Text segment: Begin

IGNORE number { LINES \| ROWS }	The first several lines or rows of a file to be ignored. By default, the system matches the fields in the input file with the columns in the table one by one. If the input file does not contain all the columns in the table, the missing columns are filled with default values. The default values are described in the following table. Character type: an empty string. Numeric type: 0. Date type: `0000-00-00`.
column_name_var	The name of the column to be imported.

Considerations

Wildcard rules for direct load

The Hint direct keyword is used in the LOAD DATA statement to specify whether to enable direct load. When direct load is enabled, only one file can be specified that is stored in Object Storage Service (OSS). To import multiple files, you must execute multiple load data statements. To facilitate importing multiple files in the cluster file system (server_disk), the file wildcard feature is introduced. This feature applies to file sources of the server_disk and OSS types, but not to client disks (client_disk).

Enable direct load for server_disk

Examples:
- Matching files: load data /*+ parallel(20) direct(true, 0) */ infile '/xxx/test.*.csv' replace into table t1 fields terminated by '|';
- Matching directories: load data /*+ parallel(20) direct(true, 0) */ infile '/aaa*bb/test.1.csv' replace into table t1 fields terminated by '|';
- Matching both directories and filenames: load data /*+ parallel(20) direct(true, 0) */ infile '/aaa*bb/test.*.csv' replace into table t1 fields terminated by '|';
Considerations:
- At least one matching file must exist. Otherwise, the error OB_FILE_NOT_EXIST is returned.

Text segment: End
Data extract: Begin

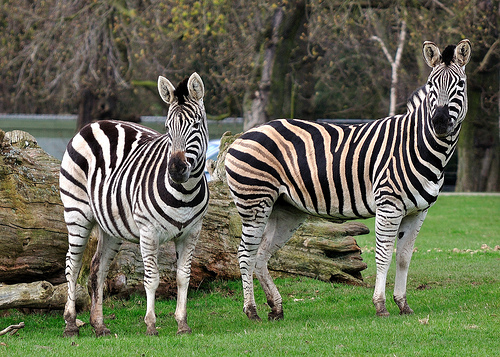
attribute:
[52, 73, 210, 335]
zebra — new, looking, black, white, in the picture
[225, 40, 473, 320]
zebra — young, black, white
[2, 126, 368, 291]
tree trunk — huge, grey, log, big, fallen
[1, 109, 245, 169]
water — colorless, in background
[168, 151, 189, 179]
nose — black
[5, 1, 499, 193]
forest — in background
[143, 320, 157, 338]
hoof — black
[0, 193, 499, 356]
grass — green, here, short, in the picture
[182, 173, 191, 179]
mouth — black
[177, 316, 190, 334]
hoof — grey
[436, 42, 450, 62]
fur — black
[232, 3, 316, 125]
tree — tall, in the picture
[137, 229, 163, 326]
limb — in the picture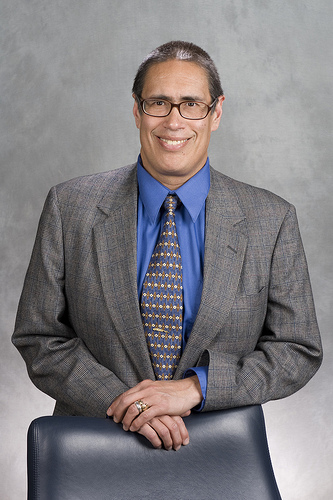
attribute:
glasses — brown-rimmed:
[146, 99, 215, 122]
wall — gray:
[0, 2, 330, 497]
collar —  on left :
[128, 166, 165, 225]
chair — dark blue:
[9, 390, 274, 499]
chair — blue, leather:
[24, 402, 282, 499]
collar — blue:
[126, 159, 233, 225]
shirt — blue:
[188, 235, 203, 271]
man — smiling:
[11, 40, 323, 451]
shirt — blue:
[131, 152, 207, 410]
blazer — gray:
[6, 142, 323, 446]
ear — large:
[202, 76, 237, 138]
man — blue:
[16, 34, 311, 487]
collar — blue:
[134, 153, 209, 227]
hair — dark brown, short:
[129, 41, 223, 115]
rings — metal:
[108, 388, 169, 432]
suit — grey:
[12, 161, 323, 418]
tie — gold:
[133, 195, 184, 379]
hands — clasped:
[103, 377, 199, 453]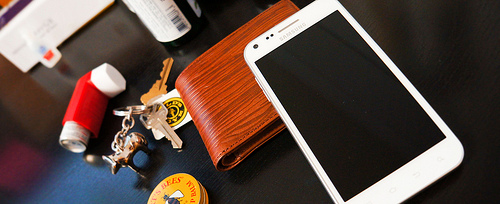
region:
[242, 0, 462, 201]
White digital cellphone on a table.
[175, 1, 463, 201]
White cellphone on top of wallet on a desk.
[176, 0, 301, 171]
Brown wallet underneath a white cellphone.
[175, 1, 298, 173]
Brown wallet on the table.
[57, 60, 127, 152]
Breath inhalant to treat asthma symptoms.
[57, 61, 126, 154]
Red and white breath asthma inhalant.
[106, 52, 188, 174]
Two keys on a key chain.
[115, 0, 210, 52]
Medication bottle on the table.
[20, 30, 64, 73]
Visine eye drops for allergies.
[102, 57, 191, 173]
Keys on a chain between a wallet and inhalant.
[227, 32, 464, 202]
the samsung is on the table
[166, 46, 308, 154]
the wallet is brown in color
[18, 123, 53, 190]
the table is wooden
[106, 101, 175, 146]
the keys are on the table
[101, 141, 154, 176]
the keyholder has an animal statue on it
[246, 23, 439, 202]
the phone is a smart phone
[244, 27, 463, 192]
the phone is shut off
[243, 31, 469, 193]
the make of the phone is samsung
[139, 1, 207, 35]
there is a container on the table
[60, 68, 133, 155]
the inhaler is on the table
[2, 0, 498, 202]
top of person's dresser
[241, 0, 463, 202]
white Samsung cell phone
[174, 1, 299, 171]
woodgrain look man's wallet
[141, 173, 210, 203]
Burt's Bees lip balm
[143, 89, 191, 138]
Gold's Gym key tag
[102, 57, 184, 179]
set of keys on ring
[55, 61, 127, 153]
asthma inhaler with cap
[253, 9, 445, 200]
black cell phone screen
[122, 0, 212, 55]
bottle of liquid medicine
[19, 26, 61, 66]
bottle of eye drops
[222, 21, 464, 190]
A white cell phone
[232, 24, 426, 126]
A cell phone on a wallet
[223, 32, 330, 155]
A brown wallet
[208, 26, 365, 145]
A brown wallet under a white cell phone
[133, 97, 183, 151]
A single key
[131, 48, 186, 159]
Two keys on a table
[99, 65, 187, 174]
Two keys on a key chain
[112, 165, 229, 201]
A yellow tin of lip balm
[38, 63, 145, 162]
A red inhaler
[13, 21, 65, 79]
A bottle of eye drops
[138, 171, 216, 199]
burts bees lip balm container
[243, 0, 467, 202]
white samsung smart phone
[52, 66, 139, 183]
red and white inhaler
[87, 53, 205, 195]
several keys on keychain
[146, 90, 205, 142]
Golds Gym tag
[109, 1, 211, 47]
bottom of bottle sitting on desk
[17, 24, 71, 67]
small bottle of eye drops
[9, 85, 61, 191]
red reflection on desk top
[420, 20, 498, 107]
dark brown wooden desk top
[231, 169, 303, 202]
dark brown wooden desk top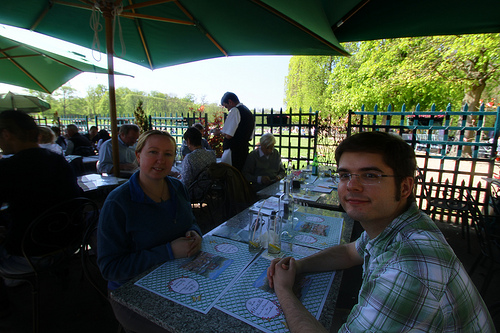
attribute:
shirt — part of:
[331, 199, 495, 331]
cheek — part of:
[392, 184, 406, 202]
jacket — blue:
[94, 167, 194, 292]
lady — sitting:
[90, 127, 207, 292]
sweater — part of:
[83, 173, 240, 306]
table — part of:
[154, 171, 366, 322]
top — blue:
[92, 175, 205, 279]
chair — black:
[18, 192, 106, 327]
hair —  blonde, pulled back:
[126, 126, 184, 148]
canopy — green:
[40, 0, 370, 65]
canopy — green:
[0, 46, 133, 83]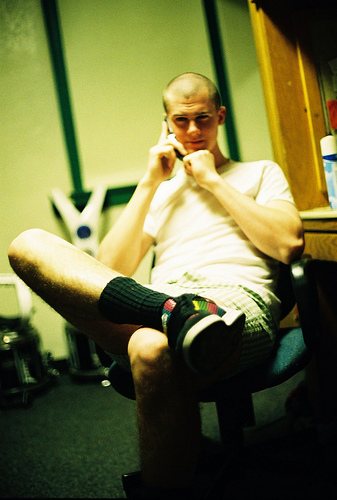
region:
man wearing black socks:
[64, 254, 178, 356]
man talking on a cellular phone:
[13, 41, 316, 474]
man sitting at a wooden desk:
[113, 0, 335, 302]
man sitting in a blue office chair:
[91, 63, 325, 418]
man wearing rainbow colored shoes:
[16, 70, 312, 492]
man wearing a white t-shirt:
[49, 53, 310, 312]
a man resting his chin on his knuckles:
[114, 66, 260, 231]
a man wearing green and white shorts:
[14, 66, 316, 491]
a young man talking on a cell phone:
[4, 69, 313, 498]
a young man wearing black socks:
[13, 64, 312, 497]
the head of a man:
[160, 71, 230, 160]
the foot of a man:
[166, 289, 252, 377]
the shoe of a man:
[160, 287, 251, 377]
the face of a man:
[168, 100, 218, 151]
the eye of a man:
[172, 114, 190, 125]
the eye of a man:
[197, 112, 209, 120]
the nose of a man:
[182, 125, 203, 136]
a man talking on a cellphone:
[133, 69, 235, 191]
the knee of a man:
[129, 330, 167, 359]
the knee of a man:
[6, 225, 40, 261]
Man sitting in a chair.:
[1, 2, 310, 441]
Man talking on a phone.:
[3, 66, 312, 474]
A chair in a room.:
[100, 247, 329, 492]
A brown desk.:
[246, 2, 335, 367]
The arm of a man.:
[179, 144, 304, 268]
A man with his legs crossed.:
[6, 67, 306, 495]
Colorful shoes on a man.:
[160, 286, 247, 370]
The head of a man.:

Data extract: End

#### [Problems to work on]
1. In the LOAD DATA text, which error is returned when no matching file exists?
2. Reproduce everything from "Enable direct load for" down to "OB_FILE_NOT_EXIST is returned." in the LOAD DATA text, changing "parallel(20)" to "parallel(8)" throughout.

#### [Task responses]
1. OB_FILE_NOT_EXIST

2.
Enable direct load for server_disk

Examples:
- Matching files: load data /*+ parallel(8) direct(true, 0) */ infile '/xxx/test.*.csv' replace into table t1 fields terminated by '|';
- Matching directories: load data /*+ parallel(8) direct(true, 0) */ infile '/aaa*bb/test.1.csv' replace into table t1 fields terminated by '|';
- Matching both directories and filenames: load data /*+ parallel(8) direct(true, 0) */ infile '/aaa*bb/test.*.csv' replace into table t1 fields terminated by '|';
Considerations:
- At least one matching file must exist. Otherwise, the error OB_FILE_NOT_EXIST is returned.